The British Army of the Rhine is professional but it is small. It would have a catastrophic effect on our allies if we were seriously to entertain withdrawing this small but effective army. I see no other group that is likely to come from the Dutch or the Germans that could match what the British force does in playing a supportive role on the central front in Western Europe. I do not know how it could be argued in Washington that it is vital for the defence of the United States to station about 300,000 of its men in Europe while we feel that it is not vital to station 55,000 of our men in Europe. In political terms, let alone defence terms, that does not add up. Neither would it add up for those countries on the continent of Europe which have conscription and believe that we should.
I have discussed this issue with many politicians and military staff in the course of my duties as a member of the manpower sub-committee. We can get away with the argument that we do not need conscription because we fulfil certain roles with the Royal Navy and the Air Force and because we have highly professional forces. However, if we reduce our forces in Europe or withdraw them, that argument will prove impossible to sustain. The pressure will then be on us to fulfil our role in NATO by introducing conscription.
My hon. Friend the Member for Aldershot (Mr. Critchley), whose knowledge in these matters is widely respected on both sides of the House, suggested that the important thing about a military presence in central Europe is not the reserves but the forces in being. He argued that if the forces in being are ready and available to defend, they deter. The decision to move soldiers in a crisis will always be a difficult one. How right my hon. Friend is.
He is supported by a former commander of the British Army of the Rhine, General Sir Harry Tuzo, who thinks that the warning of any attack on NATO, certainly on the central front, could come in the form of fragmentary, confused and ambiguous signs. In The Times today, he writes that a decision to move large blocks of troops across the Channel
will be stigmatised by some as provocation but will in any case, make a strong political and emotional impact in the countries concerned".
Those of us who live in the shadow of the Falkland Islands war know that the decision to send a task force while negotiations were still proceeding was regarded by some hon. Members as provocative. By stationing our Air Force and ground forces on the Continent of Europe we avoid falling into that trap. The problem becomes simpler and our forces, as my hon. Friend rightly said, will be seen to be acting as a true deterrent.
I do not want to rehash the Trident argument, but I believe that it would be folly now for a British Government to give the signal to the Soviet Union that we no longer believe that Trident or a British nuclear missile system has any strategic role to play. From the figures that I have heard today the cost arguments do not prove that on these grounds alone it should no longer be in our budget.

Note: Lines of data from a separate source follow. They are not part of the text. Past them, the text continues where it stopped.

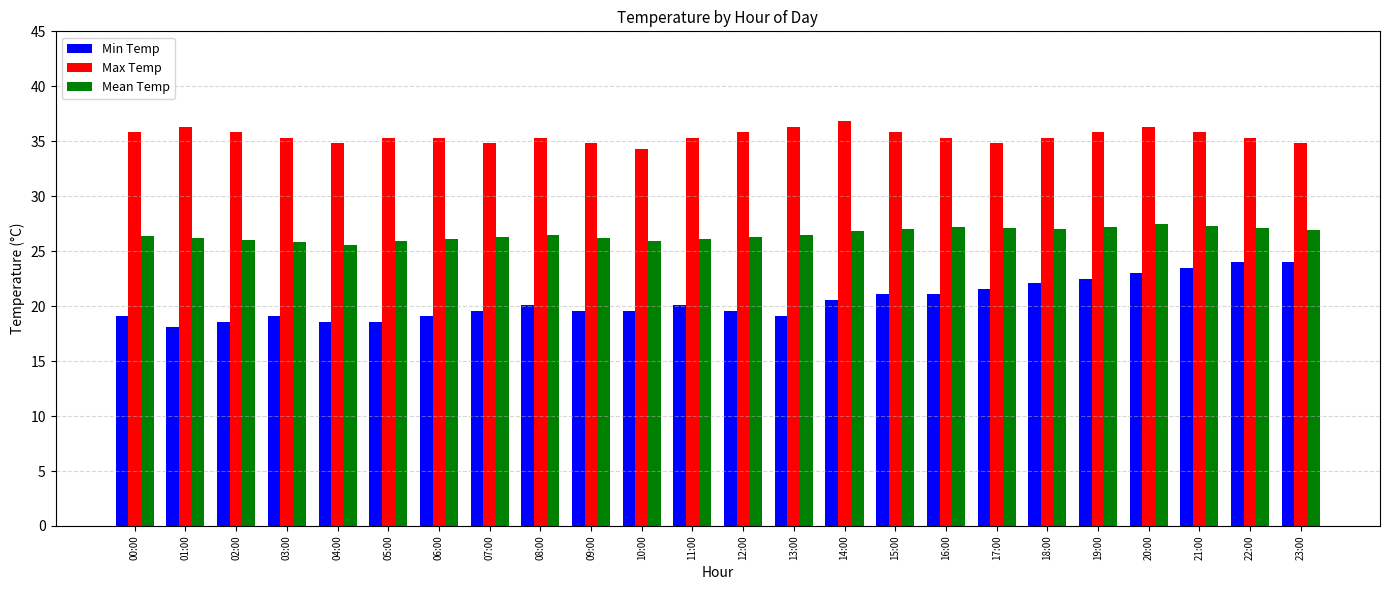

Rank the series by their average value, from lowest to highest.

Min Temp, Mean Temp, Max Temp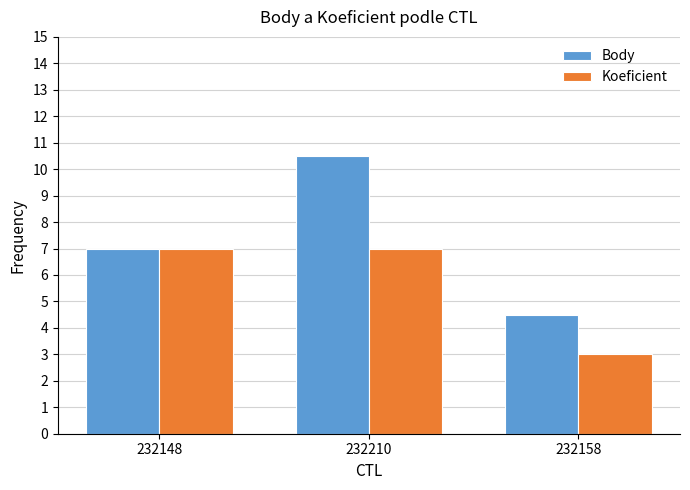

What is the difference between the highest and lowest values at 232210?

3.5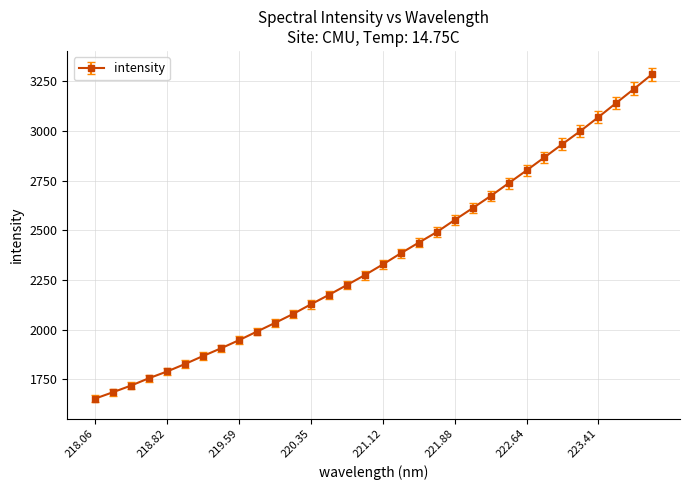

True or false: there are more than 0 points higher than both neighbors.

False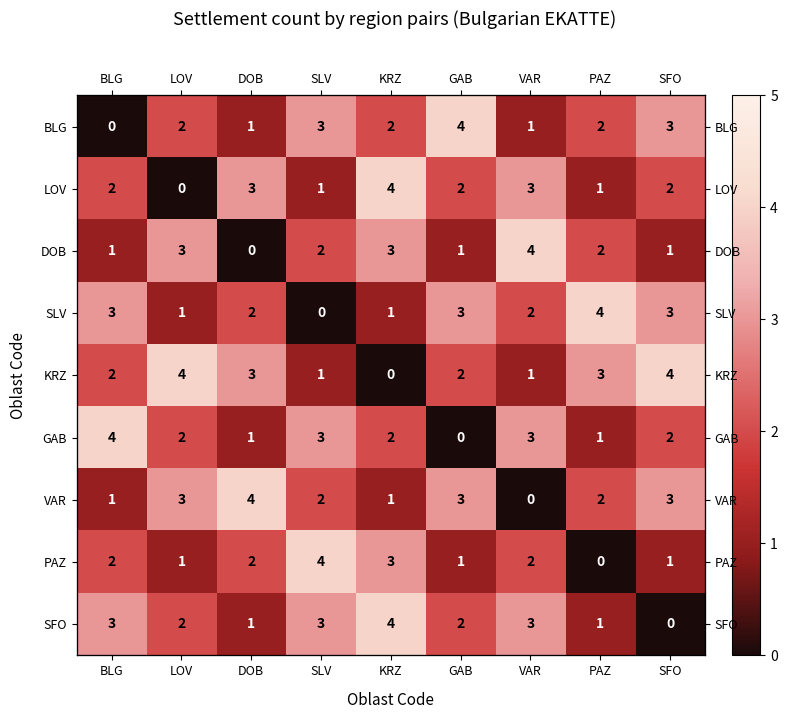

Which series has the largest total across all categories?

KRZ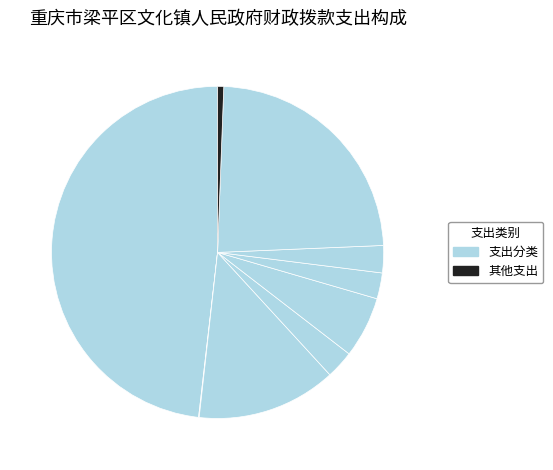

How many slices are in this pie chart?

9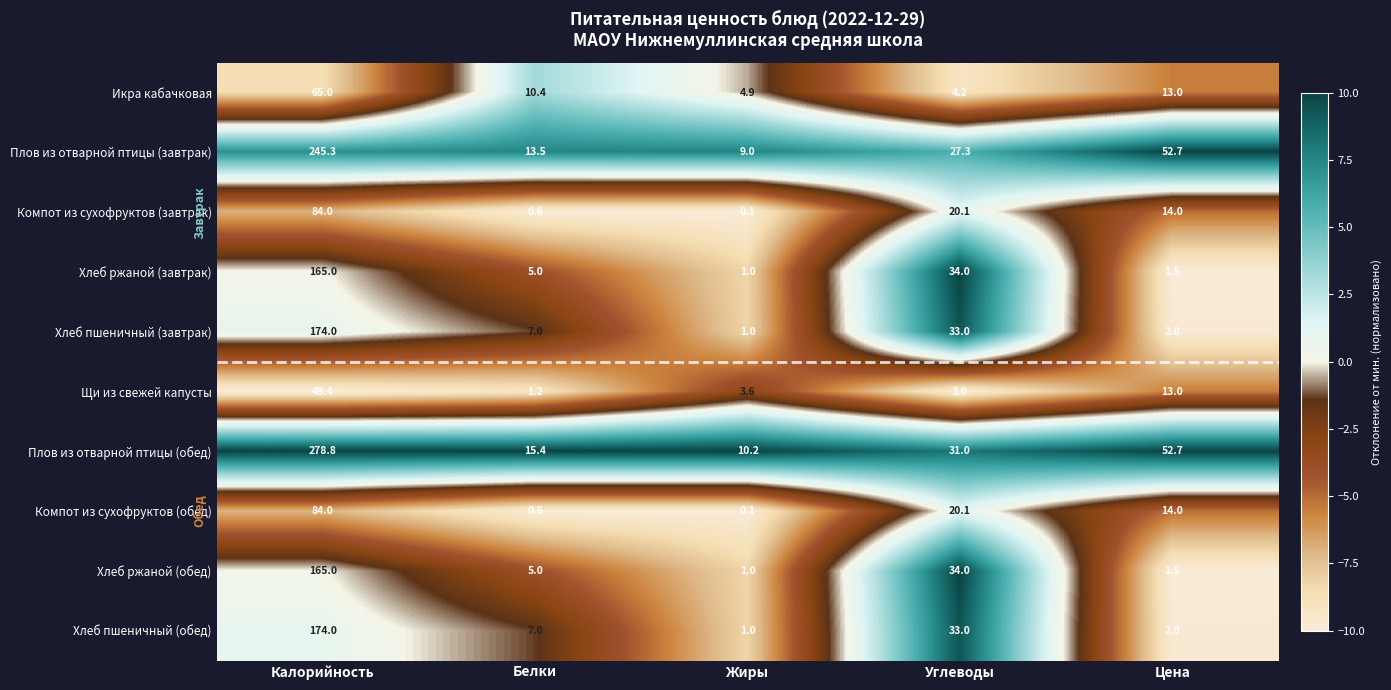

Where does the Хлеб ржаной (завтрак) series first go above 5?

Калорийность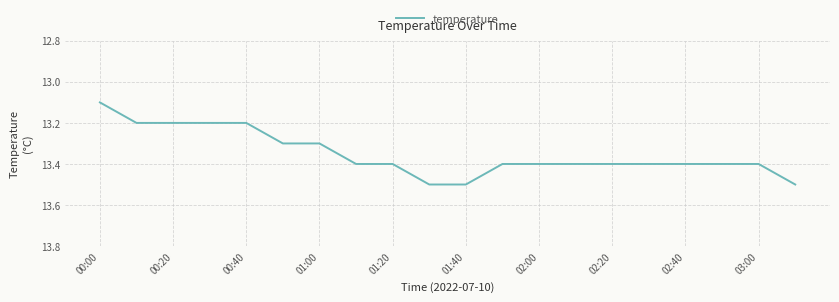

What is the smallest value displayed?

13.1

The costs in terms of proportion of defence effort and equipment do not at any time, as I understand the figures from the Government White Paper, exceed those that we have comfortably afforded or, if we have not comfortably afforded, agreed should be part of the cost of the development of a conventional aeroplane such as the Tornado.
There is also the wider political argument. As someone who respects the United States enormously, I say that it is prone to making political miscalculations and misjudgments along with the rest of us. If the Russians thought that they could take the risk of attacking the Alliance in the mistaken belief that the United States would not be prepared to use its nuclear weapons, they would have to take into account a nuclear weapon force which is British and European based. If we were to deny ourselves that, the risks and uncertainties of starting a war would be that much greater.